Graph analysis of DTI-based connectome: decreased local efficiency of subcortical regions in PE patients with high sympathetic activity.

Abstract

Hyperactivity of the sympathetic nervous system was considered as one of the factors involved in the pathological mechanisms of premature ejaculation (PE). Sympathetic skin response of the penis (PSSR) was used to evaluate the activity of sympathetic innervations in the penis, which was controlled by the central nervous system (brain). Shorter PSSR was found in PE patients; however, little was known regarding the central neural mechanisms of PE patients with high sympathetic activity. PSSR of PE patients was evaluated, and diffusion tensor images ofparticipants were collected.
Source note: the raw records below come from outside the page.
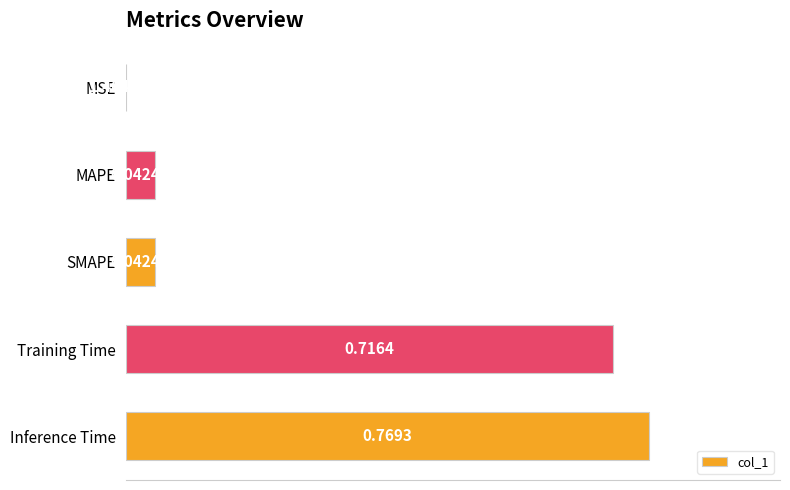

What is the sum of all values?

1.6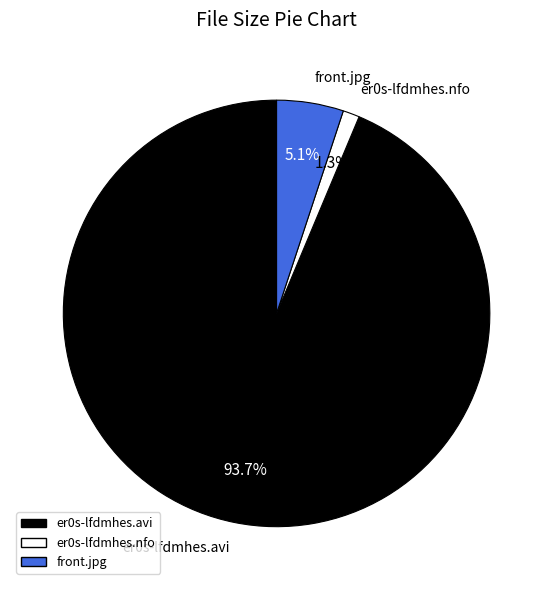

Between er0s-lfdmhes.nfo and er0s-lfdmhes.avi, which is larger?

er0s-lfdmhes.avi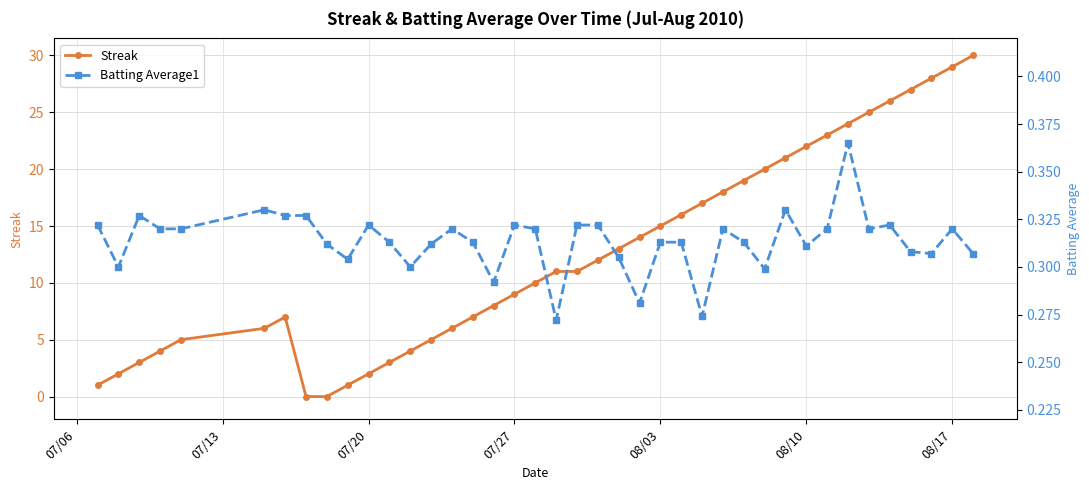

How many lines are shown in the chart?

2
Graph theoretical analysis was employed to examine the differences of the topological properties of structural brain connectome between PE patients with high sympathetic activity and healthy controls (HCs). Moreover, the relationships between topological characteristics and clinical features in PE patients were also explored. Decreased local efficacy was found in the left amygdala, right pallidum and thalamus in the white matter brain networks of PE when compared with HC (survived false discovery rate (FDR) correction). In addition, PE patients showed decreased global efficacy in the left amygdala and right rolandic operculum, supramarginal gyrus, heschl gyrus, inferior temporal gyrus, pallidum and thalamus; however, these results did not survive FDR correction. Finally, the local efficacy of right thalamus had a positive correlation with the premature ejaculation diagnostic tool (PEDT) scores, while the local efficacy of left amygdala was negatively associated with the state score of the state-trait anxiety inventory (STAI) and penile shaft sensory threshold. The results highlighted the abnormal topological properties of structural brain connectome in PE with high sympathetic activity. We also suggested that the clinical features of PE were related to the abnormality of several brain regions involved in the central control of ejaculation and emotion. This study provided new insights into the central neural mechanisms of PE, which might offer biological markers for understanding the physiopathology of PE.